A diagram of a battery showcasing the thermal abuse in a battery caused by overheating.Click to expand. Example of thermal abuse in a battery. PEM Motion (2023)

Uncovering the root causes of these battery failures often leads us to a common denominator—abuse conditions. Mechanical, electrical, thermal and electrochemical abuse are among the conditions that batteries can endure, triggering and causing the different types of battery failure, as shown in the next diagram.

Diagram showcasing the relation between the three different types of battery failure and how if they combine can damage the battery and lead to a several battery failure.Click to expand. Abuse conditions that lead to batttery failure. PEM Motion (2023)

Course mascot saying "Batteries can fall in various ways, resulting in fire, explosion, and the release of toxic gases, as shown in the diagram!" Course Mascot. PEM Motion (2023)

Importance of a Battery Management System (BMS)

A Battery Management System (BMS) is an essential part of batteries in E-Buses and other electric vehicles, as it helps preserve the batteries, and is there to protect the lithium cells from excessive temperatures.

The system helps control the battery temperature by opening and closing valves to ensure the temperature is appropriate, and in worse cases, it will shut down the battery to prevent it from damaging. Every battery should have a BMS, as it is a crucial safety standard and helps protect the longevity of the battery.

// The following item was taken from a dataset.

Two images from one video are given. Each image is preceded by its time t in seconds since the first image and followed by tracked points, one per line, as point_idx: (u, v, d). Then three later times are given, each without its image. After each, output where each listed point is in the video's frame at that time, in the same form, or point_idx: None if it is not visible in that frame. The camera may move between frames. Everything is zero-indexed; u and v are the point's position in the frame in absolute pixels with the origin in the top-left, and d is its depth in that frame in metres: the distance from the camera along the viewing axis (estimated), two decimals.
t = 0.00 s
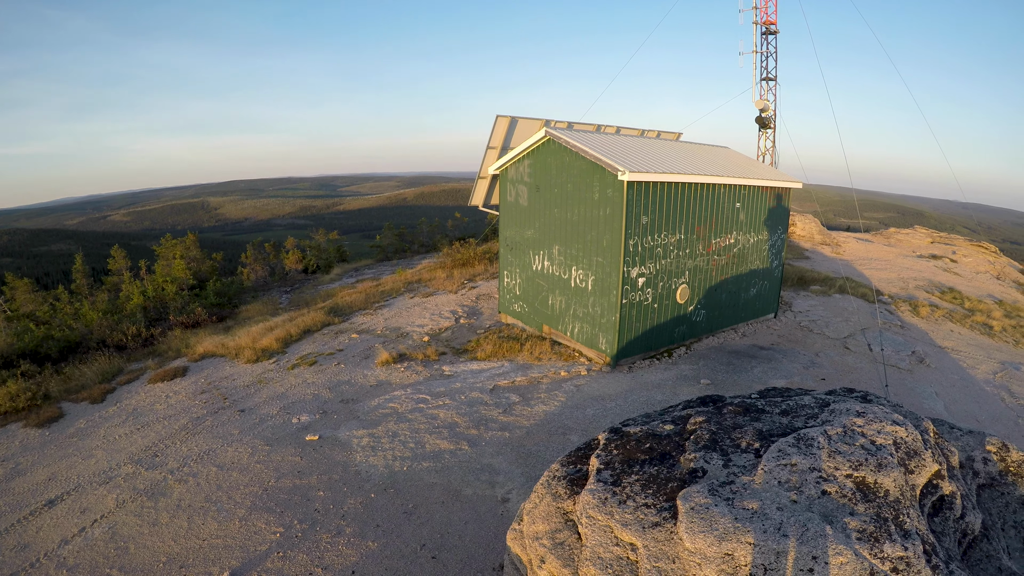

General features of a BMS:

  • manages cell charging balance
  • manages cell voltage
  • manages charge control
  • internal short circuit detector
  • manage cell temperature
  • manage cell current.

Image of a Battery Management System with its internal components. Overview of a Battery Management System (BMS). Balasingam et al. (2020)


It is essential to know the benefits of using batteries or energy storage systems, but it is also crucial to know the accidents caused by battery failures. In this module, we learned about the different types of failures and how they can occur.

That is why it is necessary to have proper training and enough information to know how to work with these electrical systems safely and to be able to handle them appropriately, and finally we also learned ways to minimize battery abuse and how the BMS helps to protect batteries.